## DOCUMENT EXTRACT
Involving the community

Bradshaw started the Kelly Miller Farm project, now months in the making, with a step he now knows is crucial to success: Asking people who live in the community what they want.

A short walk from two housing projects in a neighborhood whose population is 96 percent African American and 11 percent unemployed, the farm will serve many people who lack access to healthy food and rely on federal nutrition assistance programs such as SNAP, or food stamps. It became clear to Bradshaw and other organizers in the community that residents wanted and needed food options beyond corner stores.

Josh Singer, a community garden specialist with the district’s Department of Parks and Recreation, said the city model needs to go further than growing a lot of food on a little land to address urban problems such as affordable food and housing. If such projects ignore the context in which they’re growing food and the groups that are already at work in those communities, they may do more harm than good, he said.

"A lot of times, organizations will use these poor communities and their statistics to get grants to do work that the community never wanted in the first place," Singer said. With the Dreaming Out Loud project, however, "we have a whole coalition focused on making this space serve the local community."

Given the area’s specific challenges, growing microgreens to sell at high-dollar to the city’s hottest restaurants — as some urban farms do to make money on expensive land— would not be appropriate, Singer said.

From the beginning, the organizers of this farm wanted to do more than show residents how food is grown; they wanted them to be able to do the work themselves. That’s why the space incorporates a kitchen and incubator where entrepreneurs can work on their recipes and business plans alongside a compost space where locals can get dirt under their nails. Bradshaw said the farm is fundraising to hire a manager and assistants from within the community but that volunteer work is welcome, too.

Partner nonprofits will use the space to teach children from the middle school about food production or to host therapeutic gardening sessions for seniors recovering from addiction. The produce will be sold at a nearby farmers’ market Dreaming Out Loud runs in the ward and possibly through a subscription program. (Bradshaw would like parents to be able to pick up a weekly produce box with their kids from the school.)

Initially, some residents were concerned about the project’s impact on their own properties; construction to rebuild the middle school a few years ago involved work with a wrecking ball that some say damaged the foundations of their homes and left them suspicious of new projects. But after a few meetings during the project’s early stages, many began suggesting ideas for the space.

Boe Luther, 52, has lived in the ward’s Clay Terrace neighborhood his entire life and said the farm project couldn’t come at a better time. As the owner of two ice cream trucks and a regular at the neighborhood’s existing community garden, Luther is eager for others to have the chance to become food entrepreneurs. They could use the project’s kitchen space to make salad dressings or salsas, he said, or grow cut flowers to sell at the market.

"We’ll have to do the research and see what people want," Luther said. "But a lot of citizens of Ward 7 are happy about it."

Walking the talk

Beyond the neighborhood, organizations that work to improve access to nutritious food in the city’s poorest areas are rooting for the farm’s success. The city’s newly minted food policy council, of which Bradshaw is a member, sees the farm as a stage for many policies they’ve espoused on paper, including growing both farms and food access in the city’s poorest enclaves.

"The Kelly Miller Farm is embodying those values, said Laine Cidlowski, the district’s food policy director.

After seeing firsthand the big impact of a small garden, Luther thinks a vibrant farm has the potential to bring much more than food to the neighborhood: "Jobs, training, careers, opportunities, peace of mind, serenity — it brings all of that."

## DATA EXTRACT
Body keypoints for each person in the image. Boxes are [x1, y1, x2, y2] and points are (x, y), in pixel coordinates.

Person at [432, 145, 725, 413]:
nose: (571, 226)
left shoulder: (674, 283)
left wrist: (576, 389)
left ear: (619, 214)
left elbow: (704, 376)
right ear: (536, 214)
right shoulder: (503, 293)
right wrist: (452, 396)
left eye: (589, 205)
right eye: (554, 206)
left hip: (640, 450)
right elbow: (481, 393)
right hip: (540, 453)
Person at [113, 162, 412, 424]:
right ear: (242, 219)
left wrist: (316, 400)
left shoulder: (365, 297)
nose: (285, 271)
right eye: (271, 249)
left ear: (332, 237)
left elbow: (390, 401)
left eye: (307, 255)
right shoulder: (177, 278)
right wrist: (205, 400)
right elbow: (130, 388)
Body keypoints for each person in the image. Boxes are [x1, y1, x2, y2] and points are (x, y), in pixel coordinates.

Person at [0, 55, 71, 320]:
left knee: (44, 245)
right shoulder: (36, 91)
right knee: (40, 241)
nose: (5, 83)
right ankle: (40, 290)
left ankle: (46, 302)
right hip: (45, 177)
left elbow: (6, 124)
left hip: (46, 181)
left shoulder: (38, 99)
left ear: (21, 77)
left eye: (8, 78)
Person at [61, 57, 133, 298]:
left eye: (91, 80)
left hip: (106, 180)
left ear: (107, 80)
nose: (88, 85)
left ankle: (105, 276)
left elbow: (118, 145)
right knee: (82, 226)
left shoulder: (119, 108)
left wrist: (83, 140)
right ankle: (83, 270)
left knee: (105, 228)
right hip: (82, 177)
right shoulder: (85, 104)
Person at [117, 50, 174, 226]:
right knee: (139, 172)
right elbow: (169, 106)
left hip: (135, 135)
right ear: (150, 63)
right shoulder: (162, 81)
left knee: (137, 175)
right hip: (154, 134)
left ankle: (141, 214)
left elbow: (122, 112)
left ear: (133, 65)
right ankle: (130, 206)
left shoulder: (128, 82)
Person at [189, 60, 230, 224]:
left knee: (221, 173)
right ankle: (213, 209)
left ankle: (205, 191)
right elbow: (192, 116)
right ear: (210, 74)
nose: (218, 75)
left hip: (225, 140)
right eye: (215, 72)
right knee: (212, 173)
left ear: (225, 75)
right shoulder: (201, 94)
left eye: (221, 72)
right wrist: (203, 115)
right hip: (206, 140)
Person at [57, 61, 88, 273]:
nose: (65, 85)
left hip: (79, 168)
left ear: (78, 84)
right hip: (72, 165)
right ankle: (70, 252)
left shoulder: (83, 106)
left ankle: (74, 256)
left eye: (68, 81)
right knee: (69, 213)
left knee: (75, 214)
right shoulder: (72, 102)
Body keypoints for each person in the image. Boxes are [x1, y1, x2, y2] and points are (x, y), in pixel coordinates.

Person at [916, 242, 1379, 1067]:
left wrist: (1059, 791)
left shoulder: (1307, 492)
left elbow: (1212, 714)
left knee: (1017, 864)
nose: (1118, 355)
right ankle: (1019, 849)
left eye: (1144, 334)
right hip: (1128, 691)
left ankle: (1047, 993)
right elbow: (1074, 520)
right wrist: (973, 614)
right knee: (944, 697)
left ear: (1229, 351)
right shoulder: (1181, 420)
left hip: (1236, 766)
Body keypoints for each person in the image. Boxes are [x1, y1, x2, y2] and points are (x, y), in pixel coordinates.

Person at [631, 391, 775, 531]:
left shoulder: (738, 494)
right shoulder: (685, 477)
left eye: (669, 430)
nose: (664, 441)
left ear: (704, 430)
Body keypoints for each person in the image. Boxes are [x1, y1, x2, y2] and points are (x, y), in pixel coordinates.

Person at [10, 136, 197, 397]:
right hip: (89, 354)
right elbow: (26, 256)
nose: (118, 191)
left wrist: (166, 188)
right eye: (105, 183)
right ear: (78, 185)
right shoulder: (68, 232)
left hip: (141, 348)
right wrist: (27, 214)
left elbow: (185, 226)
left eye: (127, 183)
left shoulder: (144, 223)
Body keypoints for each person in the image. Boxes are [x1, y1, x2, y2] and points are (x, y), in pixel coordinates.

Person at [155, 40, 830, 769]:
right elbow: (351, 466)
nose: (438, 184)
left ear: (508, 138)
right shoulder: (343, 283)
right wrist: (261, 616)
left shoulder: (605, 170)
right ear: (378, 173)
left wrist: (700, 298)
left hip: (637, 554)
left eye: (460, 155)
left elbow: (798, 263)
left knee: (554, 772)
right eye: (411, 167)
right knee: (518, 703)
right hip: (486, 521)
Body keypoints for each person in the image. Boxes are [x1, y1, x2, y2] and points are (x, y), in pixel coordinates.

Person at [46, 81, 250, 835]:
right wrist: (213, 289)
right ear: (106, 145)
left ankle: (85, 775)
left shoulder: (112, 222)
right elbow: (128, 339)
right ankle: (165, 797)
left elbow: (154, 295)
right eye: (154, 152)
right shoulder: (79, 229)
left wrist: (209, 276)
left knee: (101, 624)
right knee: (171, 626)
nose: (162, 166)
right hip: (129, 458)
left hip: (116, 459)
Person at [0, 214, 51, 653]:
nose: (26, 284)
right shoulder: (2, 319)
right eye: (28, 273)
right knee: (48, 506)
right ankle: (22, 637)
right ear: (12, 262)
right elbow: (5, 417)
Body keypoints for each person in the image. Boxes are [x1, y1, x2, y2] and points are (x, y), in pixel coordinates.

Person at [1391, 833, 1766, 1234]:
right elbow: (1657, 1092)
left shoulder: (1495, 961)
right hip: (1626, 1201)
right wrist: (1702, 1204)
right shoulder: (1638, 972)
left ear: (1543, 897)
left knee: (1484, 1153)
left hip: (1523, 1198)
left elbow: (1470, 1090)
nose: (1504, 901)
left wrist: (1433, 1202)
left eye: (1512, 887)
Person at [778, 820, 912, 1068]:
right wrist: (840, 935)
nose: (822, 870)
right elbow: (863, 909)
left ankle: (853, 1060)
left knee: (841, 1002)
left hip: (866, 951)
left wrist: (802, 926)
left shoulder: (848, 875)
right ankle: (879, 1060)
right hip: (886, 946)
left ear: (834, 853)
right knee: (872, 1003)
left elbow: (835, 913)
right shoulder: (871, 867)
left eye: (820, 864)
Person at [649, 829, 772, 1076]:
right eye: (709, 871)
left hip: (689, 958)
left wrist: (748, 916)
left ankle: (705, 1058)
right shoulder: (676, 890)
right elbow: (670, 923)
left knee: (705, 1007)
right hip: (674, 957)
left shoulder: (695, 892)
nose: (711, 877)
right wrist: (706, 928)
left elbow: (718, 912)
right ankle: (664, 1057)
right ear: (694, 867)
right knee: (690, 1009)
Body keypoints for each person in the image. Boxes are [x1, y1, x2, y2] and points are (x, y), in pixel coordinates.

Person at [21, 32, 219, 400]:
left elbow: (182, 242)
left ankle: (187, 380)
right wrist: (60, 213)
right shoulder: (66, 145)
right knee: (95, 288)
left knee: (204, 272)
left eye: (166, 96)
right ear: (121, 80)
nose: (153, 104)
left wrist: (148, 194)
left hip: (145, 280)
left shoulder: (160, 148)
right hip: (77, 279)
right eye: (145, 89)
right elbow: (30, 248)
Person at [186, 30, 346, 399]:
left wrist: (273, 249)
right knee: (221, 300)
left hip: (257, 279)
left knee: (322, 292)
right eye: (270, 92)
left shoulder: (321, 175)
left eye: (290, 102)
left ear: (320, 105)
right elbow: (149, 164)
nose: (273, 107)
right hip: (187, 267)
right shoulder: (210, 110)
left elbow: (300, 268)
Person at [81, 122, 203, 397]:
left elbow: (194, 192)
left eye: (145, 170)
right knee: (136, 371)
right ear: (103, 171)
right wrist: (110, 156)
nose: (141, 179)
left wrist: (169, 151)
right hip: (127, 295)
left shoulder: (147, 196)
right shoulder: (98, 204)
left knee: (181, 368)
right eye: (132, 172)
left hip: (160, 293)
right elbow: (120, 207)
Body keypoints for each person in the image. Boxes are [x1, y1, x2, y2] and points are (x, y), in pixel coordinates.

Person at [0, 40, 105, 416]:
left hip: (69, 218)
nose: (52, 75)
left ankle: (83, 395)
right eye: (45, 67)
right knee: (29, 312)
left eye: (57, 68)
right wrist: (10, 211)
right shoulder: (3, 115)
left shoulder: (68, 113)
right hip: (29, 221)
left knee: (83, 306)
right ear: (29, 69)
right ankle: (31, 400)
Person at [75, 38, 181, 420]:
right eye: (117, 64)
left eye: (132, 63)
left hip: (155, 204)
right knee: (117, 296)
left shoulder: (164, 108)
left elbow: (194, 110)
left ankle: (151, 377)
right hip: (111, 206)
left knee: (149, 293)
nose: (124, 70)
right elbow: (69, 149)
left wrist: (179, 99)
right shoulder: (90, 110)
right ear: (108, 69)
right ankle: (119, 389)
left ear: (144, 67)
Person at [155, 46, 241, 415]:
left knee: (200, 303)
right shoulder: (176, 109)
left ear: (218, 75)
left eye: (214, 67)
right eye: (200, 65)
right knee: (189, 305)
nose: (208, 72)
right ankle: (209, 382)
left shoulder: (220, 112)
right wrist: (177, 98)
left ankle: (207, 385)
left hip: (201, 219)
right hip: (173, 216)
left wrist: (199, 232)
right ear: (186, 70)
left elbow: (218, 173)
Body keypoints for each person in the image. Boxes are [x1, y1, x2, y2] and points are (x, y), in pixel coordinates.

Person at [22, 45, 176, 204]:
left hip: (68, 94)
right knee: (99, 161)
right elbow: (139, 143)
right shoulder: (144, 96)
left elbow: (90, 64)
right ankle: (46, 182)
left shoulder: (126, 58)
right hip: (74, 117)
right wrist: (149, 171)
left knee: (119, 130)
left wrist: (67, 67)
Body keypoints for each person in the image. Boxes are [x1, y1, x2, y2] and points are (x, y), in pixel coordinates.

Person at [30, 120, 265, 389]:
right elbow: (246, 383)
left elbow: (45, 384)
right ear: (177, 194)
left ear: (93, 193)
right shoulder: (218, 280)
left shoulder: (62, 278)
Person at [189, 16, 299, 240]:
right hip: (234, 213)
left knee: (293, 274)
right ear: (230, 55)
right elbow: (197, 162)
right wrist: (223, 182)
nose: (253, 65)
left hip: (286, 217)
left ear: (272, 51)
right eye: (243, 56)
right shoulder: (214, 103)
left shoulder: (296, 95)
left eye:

## EXERCISE OBJECTIVE
Output the part of the Kelly Miller Farm text that starts with "Involving the community" and continues through "beyond corner stores.", copied word for word.

## RESULT
Involving the community

Bradshaw started the Kelly Miller Farm project, now months in the making, with a step he now knows is crucial to success: Asking people who live in the community what they want.

A short walk from two housing projects in a neighborhood whose population is 96 percent African American and 11 percent unemployed, the farm will serve many people who lack access to healthy food and rely on federal nutrition assistance programs such as SNAP, or food stamps. It became clear to Bradshaw and other organizers in the community that residents wanted and needed food options beyond corner stores.